Mapping C. dfficile hospital acquisition: short-stay diagnostic areas are important!

Recent genomic studies have concluded that hospital-acquired acquisition of C. difficile is rare, suggesting that acquisition of C. difficile outside of hospitals followed by hospital-onset disease is the most common explanation for C. difficile infection. These studies hinge on an assumption that in-hospital patient contact occurs due to shared or recent stay on the same hospital ward. A short publication in JAMA Internal Medicine eloquently challenges this assumption, suggesting that hospital contact that we would usually assume to be casual and not a risk for acquisition of hospital pathogens (e.g. short-stay diagnostic areas such as ultrasound and endoscopy) can be an important source of acquisition.

The study was performed over two years in a hospital in California. The study evaluated whether using any clinical area (be it an inpatient ward or short-stay diagnostic or treatment area) within 24 hours of a patient with C. difficile diagnosed at any point during the hospital stay was a risk factor for developing C. difficile infection in the 60 days after exposure. A patient-level logistic regression model was run to control for other variables including patient age, gender, length of hospital stay, proton pump inhibitor use, prior hospitalisation, and inflammatory bowel disease. Clearly, antibiotic exposure is a big missing variable here…

A whopping 90,000 patients were included, with more than 400,000 individual stops in clinical areas.

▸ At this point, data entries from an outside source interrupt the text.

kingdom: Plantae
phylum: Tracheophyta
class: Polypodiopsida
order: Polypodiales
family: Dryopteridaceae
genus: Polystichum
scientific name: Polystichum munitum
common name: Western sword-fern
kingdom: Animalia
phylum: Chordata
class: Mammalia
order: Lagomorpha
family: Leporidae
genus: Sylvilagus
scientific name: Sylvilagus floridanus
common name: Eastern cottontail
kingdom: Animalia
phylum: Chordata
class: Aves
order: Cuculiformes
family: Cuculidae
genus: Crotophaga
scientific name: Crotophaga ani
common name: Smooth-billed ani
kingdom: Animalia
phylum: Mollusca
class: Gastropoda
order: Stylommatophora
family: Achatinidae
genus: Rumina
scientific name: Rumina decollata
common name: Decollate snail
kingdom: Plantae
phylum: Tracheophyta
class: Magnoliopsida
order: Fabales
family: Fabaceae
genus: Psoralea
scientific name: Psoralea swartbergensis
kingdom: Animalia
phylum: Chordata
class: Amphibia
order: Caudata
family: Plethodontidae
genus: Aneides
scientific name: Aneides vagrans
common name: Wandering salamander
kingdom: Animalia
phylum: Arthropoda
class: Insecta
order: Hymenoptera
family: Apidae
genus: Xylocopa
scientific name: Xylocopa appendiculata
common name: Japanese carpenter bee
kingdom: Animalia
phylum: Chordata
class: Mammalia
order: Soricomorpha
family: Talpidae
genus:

The key finding is that contact with the CT scanner in the ED in the 24 hours after a known patient with C. difficile was significantly associated with a 3-fold increase in the changes of a patient developing C. difficile infection in the 60 days after the exposure; this remained significant after adjustment for the other variables (OR, 2.7; 95% CI, 1.3-5.7) (see the Figure below).

Figure 1: Mapping the rate of developing C. difficile in the 60 days following exposure to these areas; this figure has grown on me. I thought it was over-complex at first, but it does a good job of getting across the volume of patients exposed to C. difficile in these areas and the rate of C. difficile infection. 

Some point for further thought / discussion:

  • We have to use ‘ difficile infection’ in its loosest (!) sense for this study. This is about lab specimens positive for C. difficile, which isn’t the same as infection. Related to this, there was no need for patients to have diarrhoea to qualify as creating an exposure – they could have resolved from them symptoms months ago. A good sensitivity analysis / idea for further study is restricting the exposure to patients with symptomatic infection (but appreciate this would damage power).
  • Antibiotic exposure isn’t included as a variable in the regression model, which is a clear omission (presumably due to lack of this information for every patient in the hospital over two years, which I suppose is forgivable!).
  • It is not immediately clear how this study helps to clarify the source of difficile infection. It looks like the cases associated with short-stays in diagnostic areas accounts for a relatively small proportion of the overall number of cases.
  • The rate of difficile seems really rather high at 13 cases per 1,000 patients – I’d expect this to be approach 10-fold less than that in a UK setting.

Overall this article is thought provoking: how long does it take to acquire C. difficile? Should we think more about short-stays in non-inpatient-ward settings (like imaging and diagnostic areas) in mapping C. difficile spread throughout a hospital? Can we be certain in the conclusions of studies that suggest a relatively small proportion of C. difficile is hospital acquired when they don’t account for possible transmission in these areas?